■ **PROBLEM TO SOLVE**
Find the word "tail" in the data. Return every line where it appears.
━━━━
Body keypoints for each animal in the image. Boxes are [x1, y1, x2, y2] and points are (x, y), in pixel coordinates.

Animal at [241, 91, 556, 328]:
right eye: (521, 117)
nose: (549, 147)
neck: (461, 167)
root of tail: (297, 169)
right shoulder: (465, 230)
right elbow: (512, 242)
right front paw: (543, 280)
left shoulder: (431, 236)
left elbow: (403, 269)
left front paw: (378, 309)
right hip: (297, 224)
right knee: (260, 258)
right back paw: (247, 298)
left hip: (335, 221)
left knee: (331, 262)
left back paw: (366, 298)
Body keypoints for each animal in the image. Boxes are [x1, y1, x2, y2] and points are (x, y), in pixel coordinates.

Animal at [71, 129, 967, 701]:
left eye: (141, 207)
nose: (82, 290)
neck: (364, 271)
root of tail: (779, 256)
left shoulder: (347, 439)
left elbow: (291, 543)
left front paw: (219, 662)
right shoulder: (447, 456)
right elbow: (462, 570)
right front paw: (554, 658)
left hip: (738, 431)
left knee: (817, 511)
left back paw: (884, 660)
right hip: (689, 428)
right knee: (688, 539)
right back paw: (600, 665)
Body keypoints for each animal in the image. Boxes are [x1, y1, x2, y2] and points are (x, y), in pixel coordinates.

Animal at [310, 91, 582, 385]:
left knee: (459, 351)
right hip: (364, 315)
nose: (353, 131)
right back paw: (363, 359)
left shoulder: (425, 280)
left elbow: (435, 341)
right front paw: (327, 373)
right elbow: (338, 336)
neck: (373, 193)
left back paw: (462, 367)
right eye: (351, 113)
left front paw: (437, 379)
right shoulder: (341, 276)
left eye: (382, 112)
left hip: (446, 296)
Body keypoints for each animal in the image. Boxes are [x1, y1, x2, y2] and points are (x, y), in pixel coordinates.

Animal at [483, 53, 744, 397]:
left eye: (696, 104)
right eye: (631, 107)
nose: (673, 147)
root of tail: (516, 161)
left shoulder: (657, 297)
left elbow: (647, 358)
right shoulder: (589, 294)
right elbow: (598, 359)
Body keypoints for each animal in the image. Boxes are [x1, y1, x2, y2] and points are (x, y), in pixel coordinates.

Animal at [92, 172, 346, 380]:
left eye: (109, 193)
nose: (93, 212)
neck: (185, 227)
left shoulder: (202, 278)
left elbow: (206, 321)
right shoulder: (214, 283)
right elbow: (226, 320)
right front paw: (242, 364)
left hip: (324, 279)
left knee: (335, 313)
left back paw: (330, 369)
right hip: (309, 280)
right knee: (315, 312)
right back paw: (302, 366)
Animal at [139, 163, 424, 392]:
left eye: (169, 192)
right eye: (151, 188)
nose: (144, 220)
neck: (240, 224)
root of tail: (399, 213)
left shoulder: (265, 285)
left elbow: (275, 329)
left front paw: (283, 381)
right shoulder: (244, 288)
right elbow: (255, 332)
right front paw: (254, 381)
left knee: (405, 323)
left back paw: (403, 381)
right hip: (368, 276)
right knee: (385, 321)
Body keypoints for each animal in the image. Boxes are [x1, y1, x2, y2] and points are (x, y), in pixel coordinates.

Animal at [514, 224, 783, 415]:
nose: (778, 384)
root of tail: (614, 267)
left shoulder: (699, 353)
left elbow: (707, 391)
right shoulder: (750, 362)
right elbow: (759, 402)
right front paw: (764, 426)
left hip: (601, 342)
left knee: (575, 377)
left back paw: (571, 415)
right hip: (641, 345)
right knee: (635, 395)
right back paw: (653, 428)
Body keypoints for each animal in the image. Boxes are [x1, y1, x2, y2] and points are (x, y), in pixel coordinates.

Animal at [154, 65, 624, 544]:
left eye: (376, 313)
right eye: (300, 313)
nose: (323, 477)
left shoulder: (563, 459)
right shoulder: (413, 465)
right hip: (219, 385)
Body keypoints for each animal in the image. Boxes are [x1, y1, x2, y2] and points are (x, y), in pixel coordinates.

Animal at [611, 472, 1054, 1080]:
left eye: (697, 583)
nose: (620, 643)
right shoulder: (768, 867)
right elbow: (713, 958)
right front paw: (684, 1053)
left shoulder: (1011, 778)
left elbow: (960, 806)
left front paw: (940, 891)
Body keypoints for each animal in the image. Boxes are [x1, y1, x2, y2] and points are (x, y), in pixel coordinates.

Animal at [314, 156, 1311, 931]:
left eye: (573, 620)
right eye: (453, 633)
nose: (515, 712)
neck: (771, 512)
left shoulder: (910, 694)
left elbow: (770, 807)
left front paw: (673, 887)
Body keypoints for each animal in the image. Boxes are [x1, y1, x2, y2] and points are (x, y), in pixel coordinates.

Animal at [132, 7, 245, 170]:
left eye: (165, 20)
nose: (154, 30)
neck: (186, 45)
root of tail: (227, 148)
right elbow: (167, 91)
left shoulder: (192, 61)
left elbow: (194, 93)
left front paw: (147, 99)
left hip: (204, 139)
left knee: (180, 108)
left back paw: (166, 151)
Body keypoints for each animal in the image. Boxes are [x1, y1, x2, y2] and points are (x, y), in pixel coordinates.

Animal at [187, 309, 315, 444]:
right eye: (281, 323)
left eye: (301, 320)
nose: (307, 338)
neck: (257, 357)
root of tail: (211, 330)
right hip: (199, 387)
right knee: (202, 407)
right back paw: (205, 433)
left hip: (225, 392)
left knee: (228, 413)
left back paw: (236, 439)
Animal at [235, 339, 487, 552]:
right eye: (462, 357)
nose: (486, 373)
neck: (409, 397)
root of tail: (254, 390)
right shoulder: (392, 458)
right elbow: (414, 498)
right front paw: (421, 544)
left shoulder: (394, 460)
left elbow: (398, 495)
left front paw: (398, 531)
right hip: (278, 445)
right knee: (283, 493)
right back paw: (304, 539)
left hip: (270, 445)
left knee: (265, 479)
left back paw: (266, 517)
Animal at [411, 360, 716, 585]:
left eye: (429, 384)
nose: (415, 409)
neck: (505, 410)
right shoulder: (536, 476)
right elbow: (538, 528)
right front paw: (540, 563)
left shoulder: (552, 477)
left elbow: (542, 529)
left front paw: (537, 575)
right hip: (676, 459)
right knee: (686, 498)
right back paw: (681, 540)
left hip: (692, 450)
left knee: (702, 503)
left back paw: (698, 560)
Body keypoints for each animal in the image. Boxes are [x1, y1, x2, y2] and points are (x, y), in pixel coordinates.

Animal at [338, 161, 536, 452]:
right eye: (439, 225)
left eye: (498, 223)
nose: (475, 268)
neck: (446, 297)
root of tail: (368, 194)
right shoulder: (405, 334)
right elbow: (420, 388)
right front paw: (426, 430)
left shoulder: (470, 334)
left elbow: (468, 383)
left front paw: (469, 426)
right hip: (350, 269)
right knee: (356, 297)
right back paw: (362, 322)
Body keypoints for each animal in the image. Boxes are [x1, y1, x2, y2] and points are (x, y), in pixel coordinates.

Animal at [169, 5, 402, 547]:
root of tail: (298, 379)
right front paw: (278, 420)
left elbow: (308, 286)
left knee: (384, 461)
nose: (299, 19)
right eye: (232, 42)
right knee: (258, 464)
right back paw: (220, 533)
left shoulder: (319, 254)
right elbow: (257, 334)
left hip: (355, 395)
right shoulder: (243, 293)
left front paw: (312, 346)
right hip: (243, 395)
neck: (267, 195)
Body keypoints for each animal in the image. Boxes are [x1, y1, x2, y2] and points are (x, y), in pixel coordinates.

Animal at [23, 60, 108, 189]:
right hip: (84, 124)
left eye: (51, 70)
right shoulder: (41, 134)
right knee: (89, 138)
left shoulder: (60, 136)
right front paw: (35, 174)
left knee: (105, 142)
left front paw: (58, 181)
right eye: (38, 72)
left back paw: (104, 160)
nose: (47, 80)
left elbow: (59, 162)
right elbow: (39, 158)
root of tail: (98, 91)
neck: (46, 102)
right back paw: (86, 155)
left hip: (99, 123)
━━━━
■ **SOLUTION TO THIS PROBLEM**
root of tail: (297, 169)
root of tail: (779, 256)
root of tail: (516, 161)
root of tail: (399, 213)
root of tail: (614, 267)
root of tail: (227, 148)
root of tail: (211, 330)
root of tail: (254, 390)
root of tail: (368, 194)
root of tail: (298, 379)
root of tail: (98, 91)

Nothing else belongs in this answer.